As much as the film tries to convince us that Bieber is just a 16-year-old living out his dream--one who happens to ride a Segway around the bowels of MSG, which he sold out in 22 minutes— that notion falls flat when you see him surrounded by his crew and realize that he is supporting dozens of people on his very slender shoulders (his undeveloped physique mattered not to the rabid girls at the premiere: they screamed every time he appeared shirtless, which was probably every 10 minutes or so). But if that pressure ever gets to him, we don’t see it. There is one moment with Smith is laying down the law on how he has to protect his voice even during his downtime, but that’s the closest we come to seeing the pressure on him. The success of the massive machine he’s created hinges upon only one thing: his ability to keep doing what he’s doing.
To its credit, the film occasionally exhibits a puckish sense of humor, as it winks to the camera more than once.There is an ode to Bieber’s well-developed hair swish that plays out in slo-mo to the strains of Etta James’ “At Last.” Then, as Bieber Fever builds, we see a montage scored with Grieg’s “In The Hall of the Mountain King,” the fervor escalating in tempo with the music. Plus, you have to appreciate a doc that opens with footage of other YouTube sensations, such as the sneezing baby panda and the cutest kitten in the world.

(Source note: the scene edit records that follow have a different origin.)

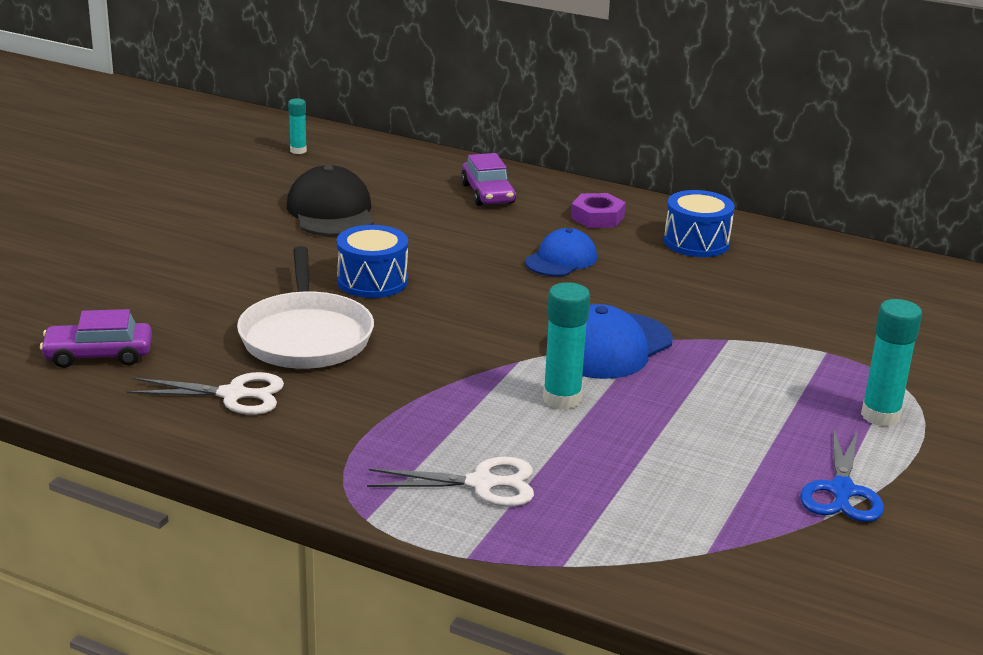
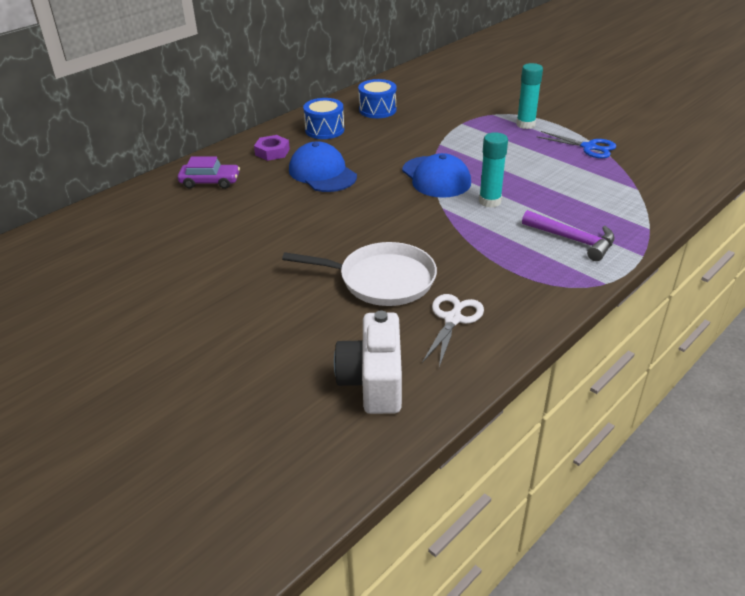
camera: 70 degrees left, 10 degrees up
(98, 355) = (373, 381): purple car -> white camera
(298, 151) = (66, 249): turquoise glue stick -> none
(331, 212) = (193, 247): black cap -> none
(372, 281) = (315, 243): blue drum -> blue drum (377, 110)
(481, 484) = (573, 240): white scissors -> purple hammer
(561, 259) = (322, 173): blue cap -> blue cap, size x1.51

It’s too soon to know if Bieber will go the way of 99% of teen idols and fade away or can he be one of the rare few that can gracefully segue into an artist with adult appeal like Justin Timberlake (who lost out to Usher in signing Bieber to his label) or even — and the movie brings him up a few too many times to feel like it’s a coincidence —Michael Jackson. But one thing is for sure: you will be rooting for him to succeed after seeing “Never Say Never.”